Eliyahu McLean's background serves him well as a bridge between warring nations. His mother is a Jew from Brooklyn; his father, a Christian, the son of a Baptist priest.
His parents, flower-children of the 1960s, met in California. They raised McLean in Sant Mat, a mystical branch of Sikhism on the Hawaiian Island, Oahu. Then, his first name was Olan, akin to the Norse god, Olaf. They gave their son the Punjabi middle name, 'Charanamarit', meaning 'the pool of nectar at the feet of the Lord'.
"I began searching for my own spiritual identity from a very early age. I could connect with the universal teachings of Sant Mat but I wanted a connection with my own heritage.

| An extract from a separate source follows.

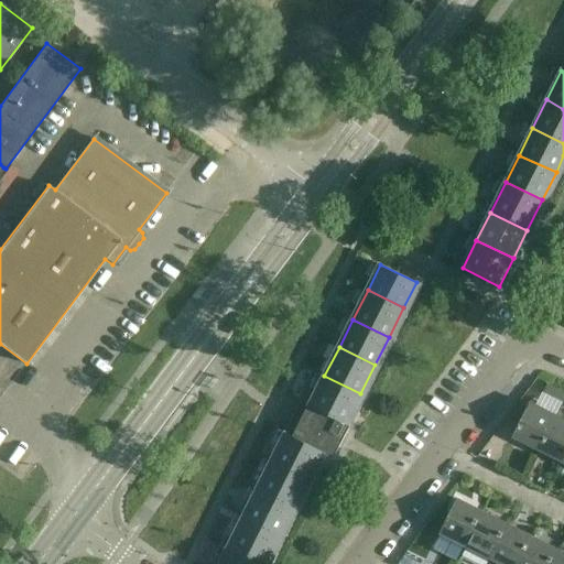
[(310,405),(313,408),(346,423),(346,422),(360,393),(324,376),(310,405)]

"I enrolled in a Japanese-language Cultural School, but I realized very soon that I was not Japanese.
"When I was twelve, I discovered Judaism when I went to a friend's bar mitzvah in a Reform Temple. The moment I walked into the synagogue, something resounded deep within me, and I knew I'd come home. I made every effort to learn enough Hebrew so that I, too, could be called up to read from the Torah.

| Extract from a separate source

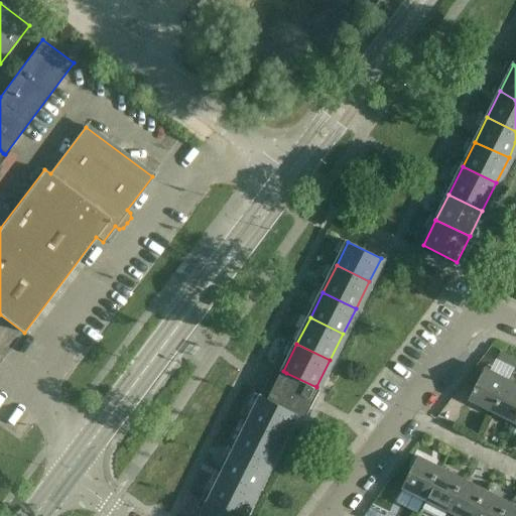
[(515,368),(515,366),(515,358),(502,352),(498,360),(515,368)]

"My mother's father, Oscar, flew in from New York for my bar mitzvah and bestowed upon me the most precious gift, my Hebrew name, Eliyahu."
In 1987, McLean came to the one-year Young Judea Program at Beit Riklis, on the Hebrew University's Mount Scopus campus. He spent part of that year living on Kibbutz Gadot in the Galilee, and with an Israeli family on Moshav Liman.
On his return to the University of California at Berkeley in 1988, he became involved in pro-Israel activities, the Israel Action Committee and at the same time started his bridge-building efforts on campus with the Moslem and Arab students.
He returned to Israel in 1990 for a year at Hebrew University, but when his program was canceled because of the Gulf War in January 1991, and despite his great disillusionment at this time with secular Zionism, McLean stayed.
He found a job with Palestinian Moslem construction workers building Jerusalem City Hall on Jaffa Road, living on the site. After his day's work, he would go to the Jewish Quarter in the Old City, a short walk away, to study with Rabbi David Aaron in the Isralite Institute, thereby deepening his spiritual search.
That search continued when he traveled to Egypt for two months and met a West African Sufi who became his spiritual study partner. They taught each other the inner dimensions of Judaism and Islam and McLean went deeply into Islamic practice.
However, on his return to Jerusalem, McLean found that his Egyptian sojourn and entry into Islam was but a stepping-stone in his return to and deepening commitment to Judaism.
A turning point for him was living on Moshav Me'or Modiin where he was embraced by a community of deeply committed and colorful English-speaking immigrants.